Giornata contro i disturbi alimentari, martedì 15 Marzo Mary Garret e Denny Lodi a Cr.Forma Crema

10 Marzo 2022

Lei è ballerina solista della Scala di Milano, diventata un caso per aver denunciato pubblicamente il tema dei disturbi alimentari nel mondo della danza. Lui, ballerino alla Scala e vincitore della trasmissione tv “Amici 10”, è direttore dell’Accademia di Danza di Crema. Sono Mariafrancesca Garritano, in arte Mary Garret, e Denny Lodi. Saranno ospiti alla sede Cr.Forma di Crema martedì 15 marzo alle 10 in occasione della Giornata nazionale del Fiocchetto Lilla contro i disturbi dell’alimentazione. L’evento è intitolato “Diamo voce al silenzio” e coinvolgerà 120 alunni dei settori estetica e ristorazione della sede cremasca insieme ai loro professori. 

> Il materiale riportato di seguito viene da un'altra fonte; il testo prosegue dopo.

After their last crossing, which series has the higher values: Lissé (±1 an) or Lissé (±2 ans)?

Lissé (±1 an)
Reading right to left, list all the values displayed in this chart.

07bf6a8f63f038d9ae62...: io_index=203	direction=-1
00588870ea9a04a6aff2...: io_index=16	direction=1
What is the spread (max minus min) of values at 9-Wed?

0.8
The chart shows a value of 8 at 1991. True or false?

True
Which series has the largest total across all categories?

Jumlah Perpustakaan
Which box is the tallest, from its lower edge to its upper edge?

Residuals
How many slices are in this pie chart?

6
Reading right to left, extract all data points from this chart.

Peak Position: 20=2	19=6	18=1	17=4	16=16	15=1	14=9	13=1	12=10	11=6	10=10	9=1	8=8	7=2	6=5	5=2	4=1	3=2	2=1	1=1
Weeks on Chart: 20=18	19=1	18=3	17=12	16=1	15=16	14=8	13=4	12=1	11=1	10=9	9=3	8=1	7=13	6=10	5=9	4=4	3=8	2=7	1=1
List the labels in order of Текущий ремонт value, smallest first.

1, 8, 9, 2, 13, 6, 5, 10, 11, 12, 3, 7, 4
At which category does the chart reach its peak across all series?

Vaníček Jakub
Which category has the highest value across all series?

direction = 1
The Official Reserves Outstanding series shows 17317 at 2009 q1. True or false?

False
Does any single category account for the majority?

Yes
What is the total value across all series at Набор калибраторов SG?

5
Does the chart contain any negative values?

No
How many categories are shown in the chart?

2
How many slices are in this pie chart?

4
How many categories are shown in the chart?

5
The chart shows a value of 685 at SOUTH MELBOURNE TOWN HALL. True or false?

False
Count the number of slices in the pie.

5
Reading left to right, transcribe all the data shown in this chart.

La ballerina Mary Garret racconterà la propria storia: dagli studi di danza classica fin da bambina all’ingresso nel corpo di ballo del Teatro La Scala, dalle dichiarazioni sui disturbi alimentari che le sono costate il licenziamento (giudicato illegittimo dal tribunale) fino all’impegno come testimonial contro i disturbi alimentari. Anche Denny Lodi porterà ai ragazzi la sua testimonianza, come ballerino e come ‘spettatore’ di condizionamenti del comportamento alimentare in ambito artistico, valorizzando la danza come espressione di sentimenti ed emozioni e non come pura esibizione di corpi. Interverranno anche la psicologa Federica Perolini e la nutrizionista Claudia Galvani. 

“Con la testimonianza dell’etoile Francesca Garritano e di Denny Lodi – è la dichiarazione di Chiara Capetti, direttrice della sede Cr.Forma di Crema – abbiamo scelto di affrontare il tema dei disturbi alimentari che non sempre trova spazio durante le ore di lezione ma che è molto importante perché riscontra un bisogno in particolar modo degli adolescenti. Osservando ed ascoltando attentamente i ragazzi in questo periodo pandemico, ci siamo accorti di come spesso il rapporto con il proprio corpo e con il cibo sia diventato sempre più conflittuale anche a causa dei lunghi periodi di chiusura della scuola, di limitazioni dei momenti di incontro e delle attività sportive. Vogliamo che i ragazzi sappiano che la scuola c’è e che anche qui possono trovare uno spazio di ascolto e un incoraggiamento a superare le difficoltà che possono incontrare nel loro percorso”.